## What is needed
Every line of the material below in which "missing" shows up is to be located and copied.

## Given entries

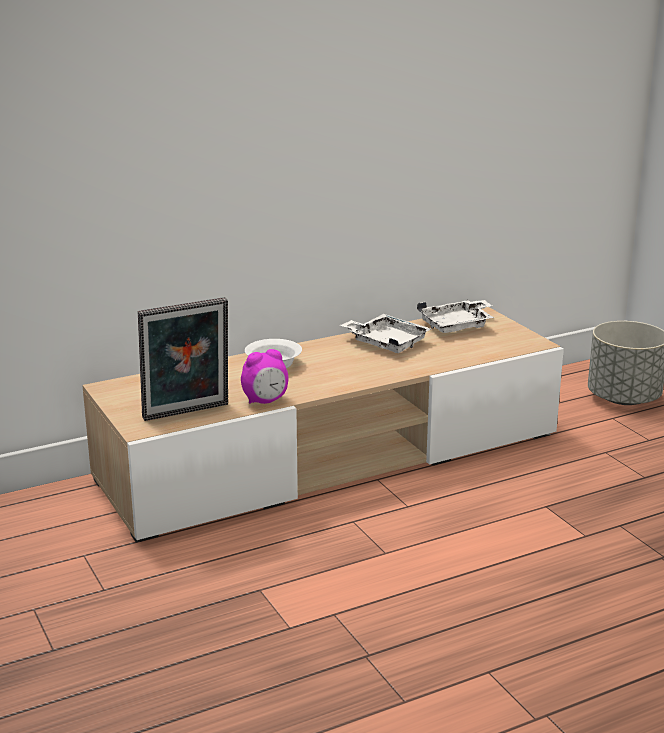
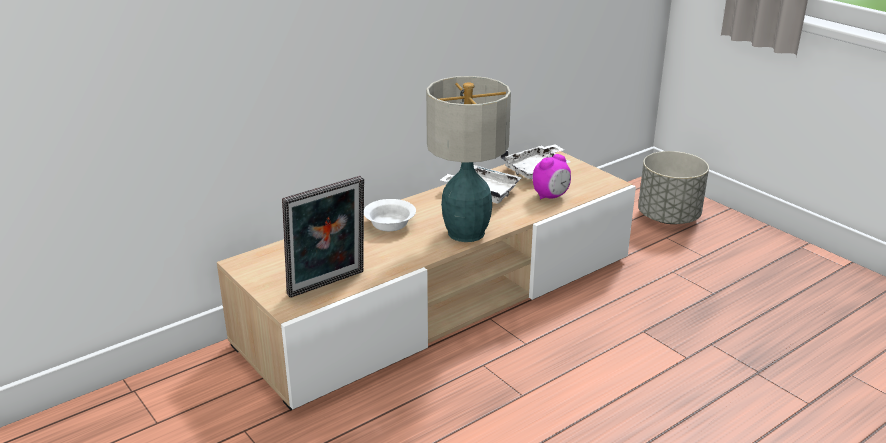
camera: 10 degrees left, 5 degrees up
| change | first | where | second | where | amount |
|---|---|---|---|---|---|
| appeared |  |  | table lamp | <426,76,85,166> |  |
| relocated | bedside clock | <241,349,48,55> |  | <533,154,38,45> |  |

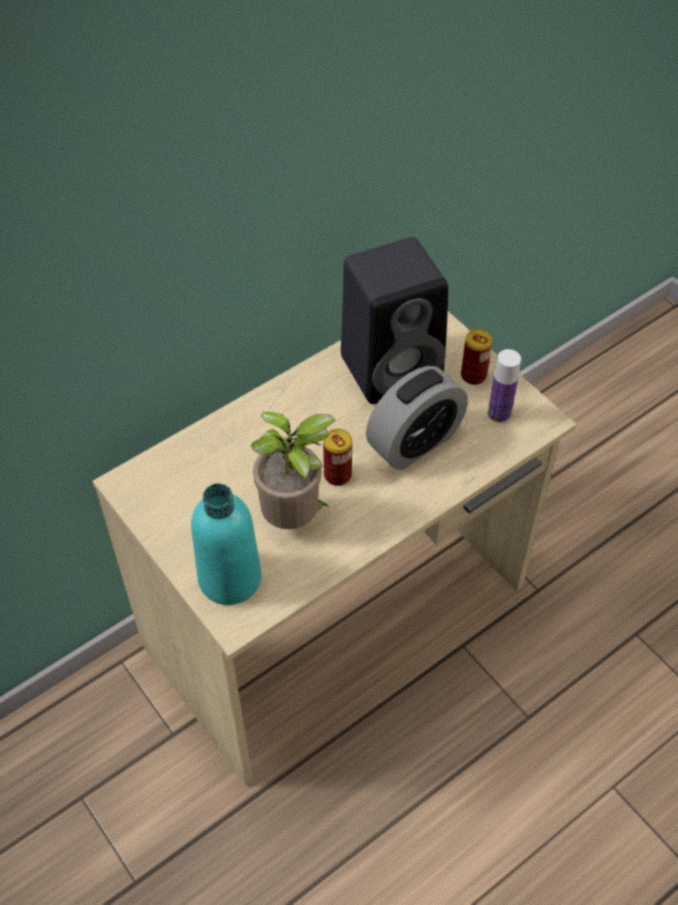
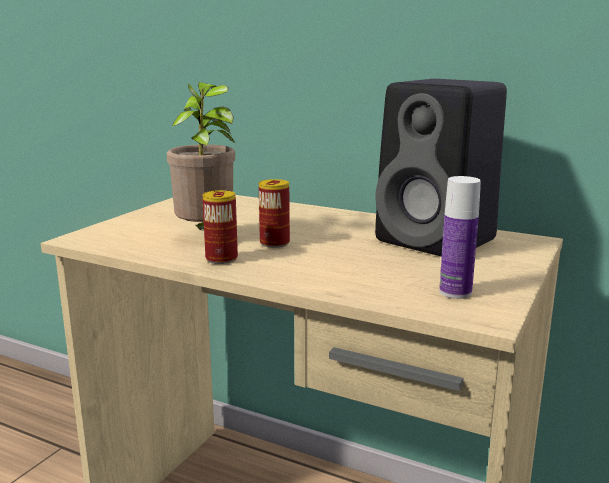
camera: 65 degrees right, 35 degrees down
| change | first | where | second | where | amount |
|---|---|---|---|---|---|
| relocated | sealed can | <461,329,32,56> |  | <202,190,36,74> |  |
| missing | drink bottle (blue-green) | <191,483,70,122> |  |  |  |
| missing | bedside clock | <366,366,102,104> |  |  |  |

## Output of the task
| missing | drink bottle (blue-green) | <191,483,70,122> |  |  |  |
| missing | bedside clock | <366,366,102,104> |  |  |  |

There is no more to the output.